U.S. Attorney General Janet Reno announced Thursday a landmark settlement in a homeowners’ insurance redlining case filed on behalf of this city’s black homeowners against American Family Mutual Insurance Co.

American Family was alleged to have offered inferior coverage to blacks compared to the policies available to whites and to have avoided prospective clients who are black.

The agreement, mediated by the Justice Department, includes a payment of $16 million, the largest in any housing discrimination suit. It signals an intensifying focus by the federal government and fair-housing activists on the problem of underinsured homes in minority neighborhoods across America.

The Fair Housing Act already has been used to crack down on mortgage companies and banks. Now, for the first time, the law is being used to take on the insurance industry.”Risk discrimination is permitted. Race discrimination is not,” Reno said at the federal courthouse here after the agreement was filed.

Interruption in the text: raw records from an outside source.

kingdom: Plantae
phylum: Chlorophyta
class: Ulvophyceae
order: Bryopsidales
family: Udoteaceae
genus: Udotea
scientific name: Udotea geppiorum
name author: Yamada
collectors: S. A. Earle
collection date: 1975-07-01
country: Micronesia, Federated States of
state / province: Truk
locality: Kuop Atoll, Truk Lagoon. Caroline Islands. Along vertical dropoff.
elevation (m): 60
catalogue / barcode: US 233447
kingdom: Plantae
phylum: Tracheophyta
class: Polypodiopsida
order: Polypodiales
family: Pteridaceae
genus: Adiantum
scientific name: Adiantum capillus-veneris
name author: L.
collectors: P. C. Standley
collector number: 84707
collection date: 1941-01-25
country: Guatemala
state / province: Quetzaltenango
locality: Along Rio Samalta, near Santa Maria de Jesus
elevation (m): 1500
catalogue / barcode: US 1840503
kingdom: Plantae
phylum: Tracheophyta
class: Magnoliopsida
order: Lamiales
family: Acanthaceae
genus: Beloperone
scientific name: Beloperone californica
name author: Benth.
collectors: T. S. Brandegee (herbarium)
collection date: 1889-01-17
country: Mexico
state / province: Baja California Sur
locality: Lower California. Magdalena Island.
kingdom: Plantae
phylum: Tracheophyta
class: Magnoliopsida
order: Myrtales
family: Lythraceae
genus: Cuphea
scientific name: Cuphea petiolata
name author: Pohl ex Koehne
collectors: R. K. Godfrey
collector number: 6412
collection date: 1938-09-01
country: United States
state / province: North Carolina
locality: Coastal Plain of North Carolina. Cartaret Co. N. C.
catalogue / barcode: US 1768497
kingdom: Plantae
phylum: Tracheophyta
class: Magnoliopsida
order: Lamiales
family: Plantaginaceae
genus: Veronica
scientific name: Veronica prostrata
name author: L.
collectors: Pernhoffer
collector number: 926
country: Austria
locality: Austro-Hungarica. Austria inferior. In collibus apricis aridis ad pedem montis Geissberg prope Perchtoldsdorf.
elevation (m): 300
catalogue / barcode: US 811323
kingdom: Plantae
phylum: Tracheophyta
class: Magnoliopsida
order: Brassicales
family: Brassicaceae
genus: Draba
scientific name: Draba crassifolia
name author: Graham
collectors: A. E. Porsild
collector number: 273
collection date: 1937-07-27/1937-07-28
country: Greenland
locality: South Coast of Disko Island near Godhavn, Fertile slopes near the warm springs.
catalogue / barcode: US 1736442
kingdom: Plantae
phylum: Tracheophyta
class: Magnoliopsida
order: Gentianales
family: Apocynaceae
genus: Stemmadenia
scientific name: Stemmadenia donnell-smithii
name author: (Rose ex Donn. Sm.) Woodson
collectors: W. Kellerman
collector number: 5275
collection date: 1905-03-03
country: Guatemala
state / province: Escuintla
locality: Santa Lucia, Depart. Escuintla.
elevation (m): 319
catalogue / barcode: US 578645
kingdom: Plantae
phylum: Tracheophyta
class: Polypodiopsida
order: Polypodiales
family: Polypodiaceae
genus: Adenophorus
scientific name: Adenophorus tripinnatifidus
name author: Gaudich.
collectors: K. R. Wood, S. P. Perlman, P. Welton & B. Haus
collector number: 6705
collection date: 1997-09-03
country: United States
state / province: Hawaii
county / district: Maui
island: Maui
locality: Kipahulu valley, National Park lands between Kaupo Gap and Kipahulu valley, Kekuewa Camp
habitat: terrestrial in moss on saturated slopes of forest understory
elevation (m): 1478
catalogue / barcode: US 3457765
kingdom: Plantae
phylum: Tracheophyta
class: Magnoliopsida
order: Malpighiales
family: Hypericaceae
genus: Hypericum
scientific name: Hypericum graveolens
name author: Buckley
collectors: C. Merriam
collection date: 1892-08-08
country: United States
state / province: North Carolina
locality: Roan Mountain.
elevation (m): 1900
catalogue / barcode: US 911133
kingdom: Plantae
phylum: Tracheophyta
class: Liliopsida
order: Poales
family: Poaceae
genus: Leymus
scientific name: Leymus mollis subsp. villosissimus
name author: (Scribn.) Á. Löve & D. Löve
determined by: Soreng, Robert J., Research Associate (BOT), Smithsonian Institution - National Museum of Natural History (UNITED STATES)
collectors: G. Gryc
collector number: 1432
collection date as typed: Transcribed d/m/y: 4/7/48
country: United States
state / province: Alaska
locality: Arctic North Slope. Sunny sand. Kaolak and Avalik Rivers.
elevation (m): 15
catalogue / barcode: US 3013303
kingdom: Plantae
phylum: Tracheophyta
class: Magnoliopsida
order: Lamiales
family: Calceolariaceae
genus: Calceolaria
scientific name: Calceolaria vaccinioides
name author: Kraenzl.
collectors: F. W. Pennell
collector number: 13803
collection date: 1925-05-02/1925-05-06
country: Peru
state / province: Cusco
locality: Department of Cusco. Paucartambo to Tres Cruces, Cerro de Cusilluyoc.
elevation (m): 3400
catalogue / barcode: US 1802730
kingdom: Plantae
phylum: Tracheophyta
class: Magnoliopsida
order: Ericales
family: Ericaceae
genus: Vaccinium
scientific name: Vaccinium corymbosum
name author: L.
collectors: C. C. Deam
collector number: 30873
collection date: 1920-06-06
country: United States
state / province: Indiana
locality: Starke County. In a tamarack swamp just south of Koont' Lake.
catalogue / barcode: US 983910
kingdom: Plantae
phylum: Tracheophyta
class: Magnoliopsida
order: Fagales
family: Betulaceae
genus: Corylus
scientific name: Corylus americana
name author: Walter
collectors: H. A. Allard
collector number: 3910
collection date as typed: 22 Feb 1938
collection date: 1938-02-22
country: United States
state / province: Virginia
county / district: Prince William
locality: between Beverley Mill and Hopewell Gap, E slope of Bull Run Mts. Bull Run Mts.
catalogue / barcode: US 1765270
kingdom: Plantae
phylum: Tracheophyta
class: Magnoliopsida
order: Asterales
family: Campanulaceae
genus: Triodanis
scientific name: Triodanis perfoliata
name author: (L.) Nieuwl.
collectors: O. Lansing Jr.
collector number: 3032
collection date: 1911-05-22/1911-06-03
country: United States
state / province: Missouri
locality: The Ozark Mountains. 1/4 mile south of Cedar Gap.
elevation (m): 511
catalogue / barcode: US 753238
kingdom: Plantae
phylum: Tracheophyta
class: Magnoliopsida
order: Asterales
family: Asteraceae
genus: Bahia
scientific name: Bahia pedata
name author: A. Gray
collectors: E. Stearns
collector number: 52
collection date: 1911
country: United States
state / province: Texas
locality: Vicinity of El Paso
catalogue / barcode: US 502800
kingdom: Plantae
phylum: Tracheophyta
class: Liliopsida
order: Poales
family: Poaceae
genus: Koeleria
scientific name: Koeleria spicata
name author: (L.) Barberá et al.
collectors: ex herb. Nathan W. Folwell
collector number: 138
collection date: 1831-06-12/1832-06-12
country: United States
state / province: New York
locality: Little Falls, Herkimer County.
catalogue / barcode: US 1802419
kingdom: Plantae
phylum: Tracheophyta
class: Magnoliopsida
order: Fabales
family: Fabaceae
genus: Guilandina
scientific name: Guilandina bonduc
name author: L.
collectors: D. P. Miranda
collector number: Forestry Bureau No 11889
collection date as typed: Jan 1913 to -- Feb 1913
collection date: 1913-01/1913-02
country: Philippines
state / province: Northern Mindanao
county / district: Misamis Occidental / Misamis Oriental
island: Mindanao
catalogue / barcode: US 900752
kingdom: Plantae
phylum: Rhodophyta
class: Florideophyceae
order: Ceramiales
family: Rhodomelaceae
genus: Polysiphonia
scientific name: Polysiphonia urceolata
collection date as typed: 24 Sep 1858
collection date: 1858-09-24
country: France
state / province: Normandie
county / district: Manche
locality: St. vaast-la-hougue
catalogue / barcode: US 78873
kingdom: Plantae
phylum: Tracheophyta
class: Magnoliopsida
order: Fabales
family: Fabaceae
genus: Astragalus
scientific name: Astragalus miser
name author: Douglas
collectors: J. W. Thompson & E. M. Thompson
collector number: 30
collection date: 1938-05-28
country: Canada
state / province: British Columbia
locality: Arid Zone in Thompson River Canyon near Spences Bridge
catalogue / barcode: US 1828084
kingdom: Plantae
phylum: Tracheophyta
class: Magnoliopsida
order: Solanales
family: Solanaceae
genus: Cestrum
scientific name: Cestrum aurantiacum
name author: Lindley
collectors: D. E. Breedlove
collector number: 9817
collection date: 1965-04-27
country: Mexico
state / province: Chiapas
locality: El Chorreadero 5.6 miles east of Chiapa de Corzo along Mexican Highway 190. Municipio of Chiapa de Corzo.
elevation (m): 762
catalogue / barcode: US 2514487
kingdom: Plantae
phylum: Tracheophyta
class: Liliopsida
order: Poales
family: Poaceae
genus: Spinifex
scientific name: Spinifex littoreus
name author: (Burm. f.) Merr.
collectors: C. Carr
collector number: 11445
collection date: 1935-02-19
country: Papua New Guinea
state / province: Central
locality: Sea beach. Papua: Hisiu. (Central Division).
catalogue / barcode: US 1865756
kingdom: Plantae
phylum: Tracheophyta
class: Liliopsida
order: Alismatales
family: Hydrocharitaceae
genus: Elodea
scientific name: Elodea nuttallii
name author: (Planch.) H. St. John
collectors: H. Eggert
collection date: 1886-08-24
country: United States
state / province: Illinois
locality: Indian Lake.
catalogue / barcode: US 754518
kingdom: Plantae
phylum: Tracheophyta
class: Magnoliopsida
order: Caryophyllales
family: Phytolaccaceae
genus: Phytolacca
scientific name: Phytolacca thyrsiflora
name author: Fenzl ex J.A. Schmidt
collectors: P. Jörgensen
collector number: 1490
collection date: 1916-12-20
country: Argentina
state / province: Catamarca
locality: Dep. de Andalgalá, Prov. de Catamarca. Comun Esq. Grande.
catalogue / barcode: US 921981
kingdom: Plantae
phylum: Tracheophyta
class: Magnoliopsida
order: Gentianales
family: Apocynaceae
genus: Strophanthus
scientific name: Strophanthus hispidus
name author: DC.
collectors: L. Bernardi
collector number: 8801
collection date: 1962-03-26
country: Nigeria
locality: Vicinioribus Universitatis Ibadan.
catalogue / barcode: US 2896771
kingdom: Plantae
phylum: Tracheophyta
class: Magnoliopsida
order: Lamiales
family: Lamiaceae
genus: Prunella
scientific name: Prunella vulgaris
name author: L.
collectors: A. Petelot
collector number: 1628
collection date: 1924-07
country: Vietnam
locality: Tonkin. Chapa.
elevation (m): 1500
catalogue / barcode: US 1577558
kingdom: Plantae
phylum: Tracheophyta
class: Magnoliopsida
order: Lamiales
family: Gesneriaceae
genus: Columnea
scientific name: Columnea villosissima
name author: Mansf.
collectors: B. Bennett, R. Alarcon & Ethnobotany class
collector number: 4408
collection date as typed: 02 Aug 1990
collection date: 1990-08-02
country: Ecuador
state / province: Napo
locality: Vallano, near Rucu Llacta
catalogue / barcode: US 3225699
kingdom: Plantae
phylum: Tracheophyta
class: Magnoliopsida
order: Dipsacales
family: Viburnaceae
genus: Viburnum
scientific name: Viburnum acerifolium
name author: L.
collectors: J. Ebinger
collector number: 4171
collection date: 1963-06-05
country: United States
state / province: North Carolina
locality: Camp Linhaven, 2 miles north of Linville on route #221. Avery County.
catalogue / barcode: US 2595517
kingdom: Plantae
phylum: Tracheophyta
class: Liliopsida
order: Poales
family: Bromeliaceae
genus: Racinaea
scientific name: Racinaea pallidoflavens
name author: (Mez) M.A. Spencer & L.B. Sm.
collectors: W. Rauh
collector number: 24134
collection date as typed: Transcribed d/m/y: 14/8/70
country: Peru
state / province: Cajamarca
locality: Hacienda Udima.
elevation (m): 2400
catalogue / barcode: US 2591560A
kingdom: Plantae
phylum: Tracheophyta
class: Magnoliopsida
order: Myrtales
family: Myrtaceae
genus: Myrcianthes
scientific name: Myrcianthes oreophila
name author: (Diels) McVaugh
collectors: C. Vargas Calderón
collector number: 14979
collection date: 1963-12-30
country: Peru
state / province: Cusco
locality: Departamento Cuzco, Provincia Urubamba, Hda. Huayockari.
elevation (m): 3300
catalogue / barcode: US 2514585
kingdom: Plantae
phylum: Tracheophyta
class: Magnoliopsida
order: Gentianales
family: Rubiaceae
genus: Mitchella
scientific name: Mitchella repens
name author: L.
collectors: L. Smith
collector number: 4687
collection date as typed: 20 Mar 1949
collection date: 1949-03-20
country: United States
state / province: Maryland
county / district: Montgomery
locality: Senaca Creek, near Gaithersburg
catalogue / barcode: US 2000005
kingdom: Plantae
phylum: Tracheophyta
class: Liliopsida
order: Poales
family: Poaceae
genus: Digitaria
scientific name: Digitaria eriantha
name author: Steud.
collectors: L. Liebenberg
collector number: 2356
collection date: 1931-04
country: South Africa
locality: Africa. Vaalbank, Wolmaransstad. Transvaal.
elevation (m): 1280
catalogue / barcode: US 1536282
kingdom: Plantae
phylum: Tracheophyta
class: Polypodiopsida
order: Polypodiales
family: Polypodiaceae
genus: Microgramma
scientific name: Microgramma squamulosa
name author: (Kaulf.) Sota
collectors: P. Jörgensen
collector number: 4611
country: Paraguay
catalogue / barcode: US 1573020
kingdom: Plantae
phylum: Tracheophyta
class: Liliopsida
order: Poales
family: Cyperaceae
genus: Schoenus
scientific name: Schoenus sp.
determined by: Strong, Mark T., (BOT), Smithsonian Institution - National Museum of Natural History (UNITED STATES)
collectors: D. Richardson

The settlement “will be reviewed, I assure you, by every insurance company in America,” said Earl Shinhoster, acting executive director of the National Association for the Advancement of Colored People.

Steven Goldstein, a spokesman for the Insurance Information Institute, a New York-based trade group, agreed. “I’m surprised by the amount,” he said. “That sends a very strong message …”

The National Association of Independent Insurers, however, blasted the agreement, calling it “the ultimate affirmative action program.”

Jack Ramirez, executive vice president of the trade association headquartered in Des Plaines, Ill., said, “To avoid bludgeoning attacks by the government in the future, insurers will have to consider lowering the cost of urban insurance despite higher risks resulting from higher crime rates, older homes with deteriorating wiring or out-dated heating systems. … Consumers in other areas will pay the price.”